Q&A - Mouthwash & Roadside Alcohol Testing

Counter Attack LogoYesterday, over a 6 hr. span, my husband had consumed 4 cans of beer, and 2  5oz glasses of 11.5% white wine, with lots of ice.  My husband is 165 lbs. He had an 8 hr. sleep. He woke up in the morning, did his usual coffee, shower, shave, etc. ( 1hr. total)  he then brushed his teeth, and gargled with his mouthwash.  He then left for work, and 10 minutes later, there was a roadblock at 7:30 a.m.  The officer smelled alcohol.  He was given a breathalizer, and it blew WARN. He was given a 3 day IRP, and vehicle impounded for 3 days.

Now my question for you is this:  He had 6 drinks over 6 hours, and there was a total of 9 hours lapping before the test.  Should the alcohol not have been out of his system?  After thinking about it, I thought maybe it was the mouthwash.

I  did some research, and it says that mouthwash can elavate and increase your mouth alcohol level.  Our mouthwash is 26% alcohol. (SCOPE OUTLAST 5x longer was the brand) Is it possible that 10 minutes after rinsing with mouthwash could it have caused mouth alcohol, and therefore gave a false reading?  And if so, what can we do about it?

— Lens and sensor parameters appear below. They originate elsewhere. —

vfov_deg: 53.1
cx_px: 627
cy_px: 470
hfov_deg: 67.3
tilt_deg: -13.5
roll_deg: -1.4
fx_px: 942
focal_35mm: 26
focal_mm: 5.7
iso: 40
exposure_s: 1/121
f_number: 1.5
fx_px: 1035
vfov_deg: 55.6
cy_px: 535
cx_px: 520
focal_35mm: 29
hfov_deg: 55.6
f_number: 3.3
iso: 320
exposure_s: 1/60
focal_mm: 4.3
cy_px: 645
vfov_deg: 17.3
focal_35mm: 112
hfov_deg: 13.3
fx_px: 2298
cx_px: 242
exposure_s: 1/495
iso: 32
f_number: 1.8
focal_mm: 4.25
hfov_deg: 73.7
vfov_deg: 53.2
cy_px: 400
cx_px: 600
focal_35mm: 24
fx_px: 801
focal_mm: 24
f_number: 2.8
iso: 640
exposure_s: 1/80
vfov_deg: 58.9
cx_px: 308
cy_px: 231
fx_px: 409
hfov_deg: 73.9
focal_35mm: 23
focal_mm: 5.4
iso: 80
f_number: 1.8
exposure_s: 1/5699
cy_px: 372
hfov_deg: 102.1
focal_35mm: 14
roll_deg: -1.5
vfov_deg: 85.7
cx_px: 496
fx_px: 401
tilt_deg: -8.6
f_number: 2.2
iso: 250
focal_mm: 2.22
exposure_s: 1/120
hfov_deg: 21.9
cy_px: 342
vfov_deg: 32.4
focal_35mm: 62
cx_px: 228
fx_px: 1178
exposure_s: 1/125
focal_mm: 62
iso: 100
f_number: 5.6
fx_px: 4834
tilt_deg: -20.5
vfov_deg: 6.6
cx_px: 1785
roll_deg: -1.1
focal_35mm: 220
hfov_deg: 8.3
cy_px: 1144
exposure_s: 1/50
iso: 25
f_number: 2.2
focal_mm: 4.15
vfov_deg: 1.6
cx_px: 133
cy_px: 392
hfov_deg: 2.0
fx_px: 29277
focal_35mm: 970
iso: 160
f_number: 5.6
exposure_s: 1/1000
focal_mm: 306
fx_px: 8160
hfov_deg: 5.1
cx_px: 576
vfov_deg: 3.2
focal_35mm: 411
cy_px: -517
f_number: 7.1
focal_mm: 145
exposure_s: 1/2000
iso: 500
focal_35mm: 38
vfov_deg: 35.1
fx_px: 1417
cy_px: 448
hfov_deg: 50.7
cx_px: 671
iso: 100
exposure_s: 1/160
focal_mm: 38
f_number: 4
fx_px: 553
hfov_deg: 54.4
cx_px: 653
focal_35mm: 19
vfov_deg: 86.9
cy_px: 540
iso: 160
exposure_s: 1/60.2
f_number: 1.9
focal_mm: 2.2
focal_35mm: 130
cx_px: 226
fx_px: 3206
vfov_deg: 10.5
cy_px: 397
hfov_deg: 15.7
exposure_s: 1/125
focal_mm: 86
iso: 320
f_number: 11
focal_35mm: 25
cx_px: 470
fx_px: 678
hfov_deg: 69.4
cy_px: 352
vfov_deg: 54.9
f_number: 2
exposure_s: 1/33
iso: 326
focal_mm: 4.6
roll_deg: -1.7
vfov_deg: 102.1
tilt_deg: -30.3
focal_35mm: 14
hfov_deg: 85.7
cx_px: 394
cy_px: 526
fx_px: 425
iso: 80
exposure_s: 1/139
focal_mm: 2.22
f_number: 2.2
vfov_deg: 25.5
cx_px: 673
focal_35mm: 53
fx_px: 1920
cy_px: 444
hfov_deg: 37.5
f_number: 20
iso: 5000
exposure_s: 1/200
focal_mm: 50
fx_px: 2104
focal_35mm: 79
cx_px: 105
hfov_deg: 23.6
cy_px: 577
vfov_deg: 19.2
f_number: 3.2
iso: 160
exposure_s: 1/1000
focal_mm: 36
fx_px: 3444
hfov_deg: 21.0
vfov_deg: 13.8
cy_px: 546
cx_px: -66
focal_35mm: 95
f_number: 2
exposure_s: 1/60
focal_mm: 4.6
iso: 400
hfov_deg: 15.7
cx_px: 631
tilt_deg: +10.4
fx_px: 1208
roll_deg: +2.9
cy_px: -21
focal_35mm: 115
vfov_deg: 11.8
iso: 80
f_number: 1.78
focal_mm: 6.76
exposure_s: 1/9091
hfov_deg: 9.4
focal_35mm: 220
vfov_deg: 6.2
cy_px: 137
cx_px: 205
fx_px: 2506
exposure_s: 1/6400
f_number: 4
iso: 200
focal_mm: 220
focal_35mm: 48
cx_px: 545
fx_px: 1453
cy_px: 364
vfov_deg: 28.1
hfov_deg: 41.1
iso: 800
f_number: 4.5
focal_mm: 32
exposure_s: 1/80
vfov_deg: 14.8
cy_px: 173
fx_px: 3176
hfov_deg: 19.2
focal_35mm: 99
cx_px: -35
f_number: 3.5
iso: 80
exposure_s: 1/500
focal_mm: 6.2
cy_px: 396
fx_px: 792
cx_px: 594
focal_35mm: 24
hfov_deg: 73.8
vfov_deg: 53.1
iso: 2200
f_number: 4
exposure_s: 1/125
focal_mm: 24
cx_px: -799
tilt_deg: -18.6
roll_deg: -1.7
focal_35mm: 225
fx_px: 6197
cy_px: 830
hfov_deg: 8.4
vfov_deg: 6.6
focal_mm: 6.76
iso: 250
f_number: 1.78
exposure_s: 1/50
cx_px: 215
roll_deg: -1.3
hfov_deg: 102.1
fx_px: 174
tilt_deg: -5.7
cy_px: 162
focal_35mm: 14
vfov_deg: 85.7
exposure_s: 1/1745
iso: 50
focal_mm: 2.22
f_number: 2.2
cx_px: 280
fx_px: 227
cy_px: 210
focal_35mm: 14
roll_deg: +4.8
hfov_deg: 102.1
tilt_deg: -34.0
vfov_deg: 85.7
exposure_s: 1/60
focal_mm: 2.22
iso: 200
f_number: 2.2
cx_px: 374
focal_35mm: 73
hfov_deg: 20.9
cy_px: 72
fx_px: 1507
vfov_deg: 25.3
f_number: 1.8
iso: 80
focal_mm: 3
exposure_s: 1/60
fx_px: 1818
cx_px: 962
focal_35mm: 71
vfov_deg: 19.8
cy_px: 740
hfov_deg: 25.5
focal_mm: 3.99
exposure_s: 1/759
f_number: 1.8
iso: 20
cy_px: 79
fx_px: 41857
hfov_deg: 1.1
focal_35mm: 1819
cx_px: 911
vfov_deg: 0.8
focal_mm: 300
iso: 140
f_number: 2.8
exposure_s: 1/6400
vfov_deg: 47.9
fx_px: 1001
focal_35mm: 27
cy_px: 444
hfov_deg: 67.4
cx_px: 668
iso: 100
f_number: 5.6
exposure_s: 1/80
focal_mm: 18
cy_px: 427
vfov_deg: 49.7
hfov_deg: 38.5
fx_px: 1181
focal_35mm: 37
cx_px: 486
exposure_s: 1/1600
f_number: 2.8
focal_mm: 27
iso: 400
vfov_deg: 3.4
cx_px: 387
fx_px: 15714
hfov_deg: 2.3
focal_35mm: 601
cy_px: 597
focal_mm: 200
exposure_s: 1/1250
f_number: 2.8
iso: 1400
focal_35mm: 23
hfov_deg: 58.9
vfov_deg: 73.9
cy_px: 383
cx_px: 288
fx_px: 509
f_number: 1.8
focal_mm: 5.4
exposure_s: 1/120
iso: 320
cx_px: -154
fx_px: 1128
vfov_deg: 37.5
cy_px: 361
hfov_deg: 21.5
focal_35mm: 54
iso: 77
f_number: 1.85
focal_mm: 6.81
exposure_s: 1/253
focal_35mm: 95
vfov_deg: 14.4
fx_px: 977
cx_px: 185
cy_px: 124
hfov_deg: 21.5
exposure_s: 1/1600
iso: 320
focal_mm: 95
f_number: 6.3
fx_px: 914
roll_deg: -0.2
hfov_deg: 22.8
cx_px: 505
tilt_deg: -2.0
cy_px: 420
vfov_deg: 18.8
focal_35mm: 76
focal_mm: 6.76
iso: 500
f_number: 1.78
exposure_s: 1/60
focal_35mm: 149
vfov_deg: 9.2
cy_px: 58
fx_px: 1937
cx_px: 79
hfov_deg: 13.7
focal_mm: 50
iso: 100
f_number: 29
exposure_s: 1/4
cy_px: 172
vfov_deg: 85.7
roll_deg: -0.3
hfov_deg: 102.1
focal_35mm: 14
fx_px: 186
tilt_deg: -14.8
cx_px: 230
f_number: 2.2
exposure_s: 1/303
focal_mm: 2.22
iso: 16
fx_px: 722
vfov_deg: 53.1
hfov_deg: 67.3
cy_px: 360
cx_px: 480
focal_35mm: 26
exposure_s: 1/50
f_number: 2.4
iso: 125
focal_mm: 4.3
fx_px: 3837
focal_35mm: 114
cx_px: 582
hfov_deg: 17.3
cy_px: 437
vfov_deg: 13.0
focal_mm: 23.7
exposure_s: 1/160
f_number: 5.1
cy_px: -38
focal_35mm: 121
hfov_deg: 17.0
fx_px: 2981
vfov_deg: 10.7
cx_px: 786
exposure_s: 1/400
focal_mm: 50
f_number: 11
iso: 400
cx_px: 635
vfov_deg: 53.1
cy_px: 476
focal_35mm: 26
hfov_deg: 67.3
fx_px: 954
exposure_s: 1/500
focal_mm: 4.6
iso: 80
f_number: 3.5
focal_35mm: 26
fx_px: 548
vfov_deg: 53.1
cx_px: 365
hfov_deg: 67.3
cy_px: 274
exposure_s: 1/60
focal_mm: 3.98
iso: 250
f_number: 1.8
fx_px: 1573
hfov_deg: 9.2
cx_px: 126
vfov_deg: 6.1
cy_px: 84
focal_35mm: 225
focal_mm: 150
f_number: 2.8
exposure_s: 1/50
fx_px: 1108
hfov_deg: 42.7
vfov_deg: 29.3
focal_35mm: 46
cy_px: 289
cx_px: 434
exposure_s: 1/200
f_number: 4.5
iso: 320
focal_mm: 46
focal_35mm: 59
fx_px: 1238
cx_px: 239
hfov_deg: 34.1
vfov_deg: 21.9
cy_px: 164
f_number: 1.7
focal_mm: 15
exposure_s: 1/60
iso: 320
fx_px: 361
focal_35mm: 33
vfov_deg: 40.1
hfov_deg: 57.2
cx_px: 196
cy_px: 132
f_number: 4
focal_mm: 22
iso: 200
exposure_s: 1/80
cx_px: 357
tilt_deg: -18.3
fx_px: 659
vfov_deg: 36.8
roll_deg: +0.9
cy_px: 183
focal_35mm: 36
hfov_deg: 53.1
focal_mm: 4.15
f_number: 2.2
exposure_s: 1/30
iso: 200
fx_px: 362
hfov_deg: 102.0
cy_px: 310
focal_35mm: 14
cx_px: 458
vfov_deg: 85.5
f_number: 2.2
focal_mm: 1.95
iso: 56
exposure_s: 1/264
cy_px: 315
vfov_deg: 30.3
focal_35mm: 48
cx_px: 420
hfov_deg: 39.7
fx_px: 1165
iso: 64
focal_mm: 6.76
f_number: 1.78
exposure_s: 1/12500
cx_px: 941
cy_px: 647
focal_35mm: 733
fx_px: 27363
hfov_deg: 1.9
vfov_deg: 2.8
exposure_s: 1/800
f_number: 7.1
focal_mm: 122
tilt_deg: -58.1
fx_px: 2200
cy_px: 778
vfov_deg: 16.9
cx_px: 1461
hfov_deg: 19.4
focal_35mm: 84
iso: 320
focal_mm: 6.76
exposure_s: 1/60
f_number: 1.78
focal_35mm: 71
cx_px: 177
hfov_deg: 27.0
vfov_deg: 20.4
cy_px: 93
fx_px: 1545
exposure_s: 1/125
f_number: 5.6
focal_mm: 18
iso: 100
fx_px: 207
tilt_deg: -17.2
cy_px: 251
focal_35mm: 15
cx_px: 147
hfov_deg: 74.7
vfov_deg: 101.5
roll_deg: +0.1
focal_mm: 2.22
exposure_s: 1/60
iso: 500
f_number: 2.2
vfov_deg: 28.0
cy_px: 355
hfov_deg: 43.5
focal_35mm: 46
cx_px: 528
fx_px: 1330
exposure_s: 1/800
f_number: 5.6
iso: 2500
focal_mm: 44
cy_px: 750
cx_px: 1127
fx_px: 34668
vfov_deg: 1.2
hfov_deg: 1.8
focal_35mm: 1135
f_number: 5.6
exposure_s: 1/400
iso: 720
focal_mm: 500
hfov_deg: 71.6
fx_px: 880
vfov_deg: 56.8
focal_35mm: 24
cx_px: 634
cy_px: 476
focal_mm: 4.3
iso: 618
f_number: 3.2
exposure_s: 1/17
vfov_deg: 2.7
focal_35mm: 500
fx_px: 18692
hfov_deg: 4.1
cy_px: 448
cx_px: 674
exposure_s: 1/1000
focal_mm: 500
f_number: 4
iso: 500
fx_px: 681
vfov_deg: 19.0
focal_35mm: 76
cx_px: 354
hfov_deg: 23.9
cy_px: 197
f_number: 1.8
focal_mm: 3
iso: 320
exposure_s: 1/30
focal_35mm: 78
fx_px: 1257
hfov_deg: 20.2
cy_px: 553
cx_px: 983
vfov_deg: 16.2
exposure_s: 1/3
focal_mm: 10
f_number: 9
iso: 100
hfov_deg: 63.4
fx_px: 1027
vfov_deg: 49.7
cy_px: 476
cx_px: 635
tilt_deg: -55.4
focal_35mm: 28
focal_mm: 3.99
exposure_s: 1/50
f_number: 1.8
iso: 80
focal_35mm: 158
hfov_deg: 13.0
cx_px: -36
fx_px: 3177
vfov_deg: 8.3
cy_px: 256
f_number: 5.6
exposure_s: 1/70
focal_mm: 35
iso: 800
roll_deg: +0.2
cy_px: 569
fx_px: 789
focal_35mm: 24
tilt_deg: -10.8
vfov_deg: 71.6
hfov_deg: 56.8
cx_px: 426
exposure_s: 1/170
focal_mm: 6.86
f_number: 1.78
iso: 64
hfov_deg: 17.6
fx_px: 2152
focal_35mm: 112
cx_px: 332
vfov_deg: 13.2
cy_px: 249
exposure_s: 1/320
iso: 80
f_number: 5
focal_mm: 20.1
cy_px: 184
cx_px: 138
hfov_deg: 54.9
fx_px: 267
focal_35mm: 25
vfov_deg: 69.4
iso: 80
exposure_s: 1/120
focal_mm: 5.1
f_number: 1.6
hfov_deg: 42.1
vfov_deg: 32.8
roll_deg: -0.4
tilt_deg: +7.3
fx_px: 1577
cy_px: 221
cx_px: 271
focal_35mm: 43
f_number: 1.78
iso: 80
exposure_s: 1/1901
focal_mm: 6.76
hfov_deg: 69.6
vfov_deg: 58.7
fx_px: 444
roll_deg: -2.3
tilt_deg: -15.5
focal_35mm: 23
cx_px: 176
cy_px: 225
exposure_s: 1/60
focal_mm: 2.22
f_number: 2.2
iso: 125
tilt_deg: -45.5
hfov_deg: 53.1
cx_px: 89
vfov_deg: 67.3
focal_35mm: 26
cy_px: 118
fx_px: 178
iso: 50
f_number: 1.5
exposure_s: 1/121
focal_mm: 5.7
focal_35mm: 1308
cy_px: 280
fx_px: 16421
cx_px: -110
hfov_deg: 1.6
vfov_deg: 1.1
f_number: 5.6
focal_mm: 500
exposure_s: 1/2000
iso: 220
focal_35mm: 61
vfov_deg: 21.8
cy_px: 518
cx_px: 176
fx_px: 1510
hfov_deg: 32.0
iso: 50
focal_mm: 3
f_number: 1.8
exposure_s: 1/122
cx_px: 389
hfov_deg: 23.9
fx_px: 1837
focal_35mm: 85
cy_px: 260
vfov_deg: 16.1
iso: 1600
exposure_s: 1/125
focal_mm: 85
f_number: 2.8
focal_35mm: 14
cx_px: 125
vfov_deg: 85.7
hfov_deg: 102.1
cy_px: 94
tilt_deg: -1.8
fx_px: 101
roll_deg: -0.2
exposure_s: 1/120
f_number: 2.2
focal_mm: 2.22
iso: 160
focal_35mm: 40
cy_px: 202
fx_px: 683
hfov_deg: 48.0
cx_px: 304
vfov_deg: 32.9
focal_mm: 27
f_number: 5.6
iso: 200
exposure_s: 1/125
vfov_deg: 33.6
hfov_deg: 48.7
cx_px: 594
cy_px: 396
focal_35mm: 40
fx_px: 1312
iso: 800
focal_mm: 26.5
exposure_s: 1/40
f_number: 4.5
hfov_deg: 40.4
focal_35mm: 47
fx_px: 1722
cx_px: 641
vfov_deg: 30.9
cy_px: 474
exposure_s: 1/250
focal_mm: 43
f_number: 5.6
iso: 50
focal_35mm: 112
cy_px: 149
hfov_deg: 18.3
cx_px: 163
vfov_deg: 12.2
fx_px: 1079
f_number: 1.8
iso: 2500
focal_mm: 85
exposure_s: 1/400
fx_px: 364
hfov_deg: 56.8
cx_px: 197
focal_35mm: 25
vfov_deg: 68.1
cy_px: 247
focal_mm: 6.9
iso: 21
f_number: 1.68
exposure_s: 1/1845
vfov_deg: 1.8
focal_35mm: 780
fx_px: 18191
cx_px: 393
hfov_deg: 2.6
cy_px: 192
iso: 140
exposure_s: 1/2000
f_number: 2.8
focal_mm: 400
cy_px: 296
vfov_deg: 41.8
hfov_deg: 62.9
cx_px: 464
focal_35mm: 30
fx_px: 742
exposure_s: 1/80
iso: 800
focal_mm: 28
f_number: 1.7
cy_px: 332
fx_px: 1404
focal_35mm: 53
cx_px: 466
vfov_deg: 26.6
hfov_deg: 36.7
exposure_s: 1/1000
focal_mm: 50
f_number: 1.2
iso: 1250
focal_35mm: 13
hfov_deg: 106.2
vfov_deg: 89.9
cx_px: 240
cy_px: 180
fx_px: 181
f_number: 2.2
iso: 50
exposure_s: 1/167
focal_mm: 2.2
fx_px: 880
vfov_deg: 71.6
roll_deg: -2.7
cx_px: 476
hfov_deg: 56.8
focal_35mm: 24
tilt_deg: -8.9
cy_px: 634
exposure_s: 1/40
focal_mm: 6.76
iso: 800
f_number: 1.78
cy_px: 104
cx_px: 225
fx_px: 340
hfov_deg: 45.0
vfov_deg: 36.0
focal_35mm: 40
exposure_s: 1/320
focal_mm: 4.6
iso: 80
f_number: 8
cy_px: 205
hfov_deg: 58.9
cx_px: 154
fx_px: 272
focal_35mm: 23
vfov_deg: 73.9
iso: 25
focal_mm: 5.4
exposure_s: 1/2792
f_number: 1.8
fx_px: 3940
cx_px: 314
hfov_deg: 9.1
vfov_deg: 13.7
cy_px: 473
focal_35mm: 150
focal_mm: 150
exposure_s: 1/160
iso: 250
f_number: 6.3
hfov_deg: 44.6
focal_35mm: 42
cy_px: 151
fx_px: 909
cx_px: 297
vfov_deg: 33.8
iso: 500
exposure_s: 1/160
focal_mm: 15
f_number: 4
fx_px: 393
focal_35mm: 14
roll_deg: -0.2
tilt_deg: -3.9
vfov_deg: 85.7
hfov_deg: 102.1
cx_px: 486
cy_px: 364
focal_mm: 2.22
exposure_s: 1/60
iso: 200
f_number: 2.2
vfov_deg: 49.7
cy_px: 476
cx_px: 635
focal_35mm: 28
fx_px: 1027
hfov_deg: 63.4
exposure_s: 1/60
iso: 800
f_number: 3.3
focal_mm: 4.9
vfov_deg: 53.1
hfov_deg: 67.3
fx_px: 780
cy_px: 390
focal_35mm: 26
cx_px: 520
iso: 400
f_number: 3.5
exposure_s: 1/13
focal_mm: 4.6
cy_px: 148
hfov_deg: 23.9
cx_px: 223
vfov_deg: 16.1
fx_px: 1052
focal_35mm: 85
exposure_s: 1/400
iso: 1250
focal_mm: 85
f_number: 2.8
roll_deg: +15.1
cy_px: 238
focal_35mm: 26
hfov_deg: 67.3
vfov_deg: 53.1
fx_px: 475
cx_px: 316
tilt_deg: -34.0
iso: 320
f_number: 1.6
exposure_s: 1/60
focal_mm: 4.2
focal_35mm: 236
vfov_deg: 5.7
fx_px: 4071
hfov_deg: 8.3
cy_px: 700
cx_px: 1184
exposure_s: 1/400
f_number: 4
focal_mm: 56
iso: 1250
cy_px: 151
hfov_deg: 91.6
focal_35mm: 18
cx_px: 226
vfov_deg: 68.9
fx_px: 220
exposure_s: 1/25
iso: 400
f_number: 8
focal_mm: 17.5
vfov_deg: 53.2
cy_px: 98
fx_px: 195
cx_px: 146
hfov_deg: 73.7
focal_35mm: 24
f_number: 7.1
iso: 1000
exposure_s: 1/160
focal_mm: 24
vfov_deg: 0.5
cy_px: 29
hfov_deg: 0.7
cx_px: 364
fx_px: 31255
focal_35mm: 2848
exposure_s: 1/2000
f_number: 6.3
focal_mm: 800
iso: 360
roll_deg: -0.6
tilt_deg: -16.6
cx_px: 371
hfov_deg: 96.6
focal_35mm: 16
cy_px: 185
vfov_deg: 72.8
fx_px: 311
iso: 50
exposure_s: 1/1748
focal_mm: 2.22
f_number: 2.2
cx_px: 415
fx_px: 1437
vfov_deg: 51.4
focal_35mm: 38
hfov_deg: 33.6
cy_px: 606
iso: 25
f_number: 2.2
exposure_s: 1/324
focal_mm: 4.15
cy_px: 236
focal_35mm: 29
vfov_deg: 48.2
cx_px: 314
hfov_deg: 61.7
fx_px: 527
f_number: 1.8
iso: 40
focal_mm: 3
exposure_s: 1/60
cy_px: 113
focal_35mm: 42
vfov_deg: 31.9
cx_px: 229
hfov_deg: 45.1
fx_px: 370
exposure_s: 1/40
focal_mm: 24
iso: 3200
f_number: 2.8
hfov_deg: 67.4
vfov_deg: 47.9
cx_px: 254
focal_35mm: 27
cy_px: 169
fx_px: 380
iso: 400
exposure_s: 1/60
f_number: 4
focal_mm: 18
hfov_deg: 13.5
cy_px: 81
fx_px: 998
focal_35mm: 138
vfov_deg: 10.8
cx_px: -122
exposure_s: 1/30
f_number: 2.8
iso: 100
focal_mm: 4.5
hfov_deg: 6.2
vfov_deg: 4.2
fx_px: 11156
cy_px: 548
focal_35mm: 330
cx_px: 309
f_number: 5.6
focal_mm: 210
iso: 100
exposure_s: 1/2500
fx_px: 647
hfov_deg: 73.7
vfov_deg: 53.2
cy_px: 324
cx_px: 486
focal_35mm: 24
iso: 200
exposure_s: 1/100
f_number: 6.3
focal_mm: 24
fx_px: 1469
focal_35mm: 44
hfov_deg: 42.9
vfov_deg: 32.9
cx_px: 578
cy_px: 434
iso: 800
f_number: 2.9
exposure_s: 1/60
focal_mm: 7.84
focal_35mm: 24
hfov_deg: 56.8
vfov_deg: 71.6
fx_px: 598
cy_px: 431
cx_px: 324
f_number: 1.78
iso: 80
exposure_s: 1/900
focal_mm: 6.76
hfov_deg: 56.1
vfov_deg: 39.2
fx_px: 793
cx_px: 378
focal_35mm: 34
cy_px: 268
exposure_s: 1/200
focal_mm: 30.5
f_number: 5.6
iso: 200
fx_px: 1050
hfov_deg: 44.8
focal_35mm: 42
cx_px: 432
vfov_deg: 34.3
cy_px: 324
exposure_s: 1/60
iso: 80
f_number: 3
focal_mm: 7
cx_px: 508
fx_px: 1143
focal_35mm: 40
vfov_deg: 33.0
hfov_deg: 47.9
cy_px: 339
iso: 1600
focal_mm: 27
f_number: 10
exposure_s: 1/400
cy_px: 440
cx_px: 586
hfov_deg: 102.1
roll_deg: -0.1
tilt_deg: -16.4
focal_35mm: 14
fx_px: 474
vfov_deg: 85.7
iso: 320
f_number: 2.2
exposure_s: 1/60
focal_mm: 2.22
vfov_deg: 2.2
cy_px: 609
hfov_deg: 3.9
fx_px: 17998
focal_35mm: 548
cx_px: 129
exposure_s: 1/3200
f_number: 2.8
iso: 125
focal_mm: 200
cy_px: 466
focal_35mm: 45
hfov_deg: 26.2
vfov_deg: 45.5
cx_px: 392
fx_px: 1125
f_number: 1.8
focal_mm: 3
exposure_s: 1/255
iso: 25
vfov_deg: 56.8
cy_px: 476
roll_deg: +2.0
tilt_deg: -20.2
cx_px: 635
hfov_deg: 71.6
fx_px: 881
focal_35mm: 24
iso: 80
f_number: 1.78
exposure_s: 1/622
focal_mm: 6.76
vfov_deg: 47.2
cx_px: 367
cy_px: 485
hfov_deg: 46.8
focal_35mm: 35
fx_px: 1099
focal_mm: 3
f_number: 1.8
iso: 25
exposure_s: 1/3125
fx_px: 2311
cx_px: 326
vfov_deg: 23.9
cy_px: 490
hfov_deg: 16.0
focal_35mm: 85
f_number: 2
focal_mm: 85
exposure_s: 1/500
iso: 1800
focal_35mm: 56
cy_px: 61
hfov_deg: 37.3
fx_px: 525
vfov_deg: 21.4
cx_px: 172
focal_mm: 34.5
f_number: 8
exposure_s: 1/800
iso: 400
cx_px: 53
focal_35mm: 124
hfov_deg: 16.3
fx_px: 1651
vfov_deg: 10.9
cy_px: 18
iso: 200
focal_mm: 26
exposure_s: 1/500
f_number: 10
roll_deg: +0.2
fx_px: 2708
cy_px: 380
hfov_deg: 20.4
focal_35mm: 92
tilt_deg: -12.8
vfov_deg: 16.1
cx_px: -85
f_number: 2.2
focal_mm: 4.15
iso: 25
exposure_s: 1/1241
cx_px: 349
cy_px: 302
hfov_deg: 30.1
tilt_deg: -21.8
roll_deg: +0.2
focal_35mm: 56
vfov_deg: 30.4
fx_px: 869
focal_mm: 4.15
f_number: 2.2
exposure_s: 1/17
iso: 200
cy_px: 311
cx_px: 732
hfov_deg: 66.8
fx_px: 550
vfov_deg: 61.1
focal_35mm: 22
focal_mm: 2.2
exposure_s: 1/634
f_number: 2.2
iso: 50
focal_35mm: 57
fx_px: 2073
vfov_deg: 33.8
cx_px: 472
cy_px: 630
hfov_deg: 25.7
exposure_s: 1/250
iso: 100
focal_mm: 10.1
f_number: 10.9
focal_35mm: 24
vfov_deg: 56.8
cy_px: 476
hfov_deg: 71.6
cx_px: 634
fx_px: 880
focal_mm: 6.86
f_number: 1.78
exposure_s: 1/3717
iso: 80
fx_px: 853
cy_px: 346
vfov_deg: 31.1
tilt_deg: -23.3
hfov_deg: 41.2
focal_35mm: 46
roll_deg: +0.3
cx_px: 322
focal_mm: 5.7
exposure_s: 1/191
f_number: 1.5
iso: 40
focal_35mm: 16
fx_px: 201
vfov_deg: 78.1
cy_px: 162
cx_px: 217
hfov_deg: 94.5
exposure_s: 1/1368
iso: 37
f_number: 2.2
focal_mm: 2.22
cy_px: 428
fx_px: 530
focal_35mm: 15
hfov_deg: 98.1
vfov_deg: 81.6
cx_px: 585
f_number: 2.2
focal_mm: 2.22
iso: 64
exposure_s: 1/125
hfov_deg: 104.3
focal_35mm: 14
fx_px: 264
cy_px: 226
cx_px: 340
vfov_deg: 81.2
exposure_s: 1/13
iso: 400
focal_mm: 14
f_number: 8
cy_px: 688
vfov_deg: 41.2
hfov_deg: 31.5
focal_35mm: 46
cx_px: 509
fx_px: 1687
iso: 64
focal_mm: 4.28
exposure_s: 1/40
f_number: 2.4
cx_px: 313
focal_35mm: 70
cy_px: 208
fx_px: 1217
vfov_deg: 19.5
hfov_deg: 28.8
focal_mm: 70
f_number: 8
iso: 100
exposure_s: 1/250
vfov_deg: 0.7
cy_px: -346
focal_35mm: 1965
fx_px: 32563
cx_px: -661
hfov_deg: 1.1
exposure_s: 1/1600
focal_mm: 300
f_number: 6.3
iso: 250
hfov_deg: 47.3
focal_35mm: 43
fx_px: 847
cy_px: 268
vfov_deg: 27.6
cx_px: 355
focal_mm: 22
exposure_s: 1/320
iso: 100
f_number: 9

Yes, mouthwash can affect breath tests and screening device users learn about it as part of their training. Typically I provided mouthwash when training officers in the use of the device and the students practiced with it on each other. One would rinse their mouth and then keep it closed, no talking or eating etc. and periodic samples would be taken to see how long it took to not produce a reading. The other would rinse, and then talk while the other repeated the tests.

At the time, we were to observe a 10 minute waiting period and try to have conversation with the driver if we had any suspicion that there was a recent drink or in this case, recent mouthwash (or any other alcohol containing liquid) use. Generally by then the alcohol present in the mouth would have dissipated and not affect the reading.

I have also written on how long it takes to sober up here in the forum.

The blue copy of the IRP form that your husband was given has a set of instructions on the back that tell you how to go about having the prohibition reviewed.

Submitted by E-mail

He was offered another test, but he didn’t take it, because we didn’t know about the mouthwash.  I think the officer should have suggested he take a second test, instead of asking him, as well as stating that the lower number would prevail, and my husband would have taken it.

We could ask for a review, but I feel without a second test, chances of him winning would probably be slim, at a cost of another hundred dollars.  This has been an educational lesson.

Counsel on Second Sample

The Acumen Law Corporation blog contains an article on demanding a second sample at roadside. Their counsel, valid at this time and subject to change if the laws change, is that the driver should always demand a second sample. The lowest reading of the two would apply and there is no downside for the driver in making this demand.

Police in BC advise a driver who has blown a warn or fail reading of the following:

In accordance with the Motor Vehicle Act, I am informing you that you have the right to a second test by providing a second sample of breath into a different Approved Screening Device.

You must request the second test forthwith and prior to the service of your Notice of Prohibition.

By legislation the lower of the two test results will prevail.

Do you understand?

Would you like to provide a breath sample?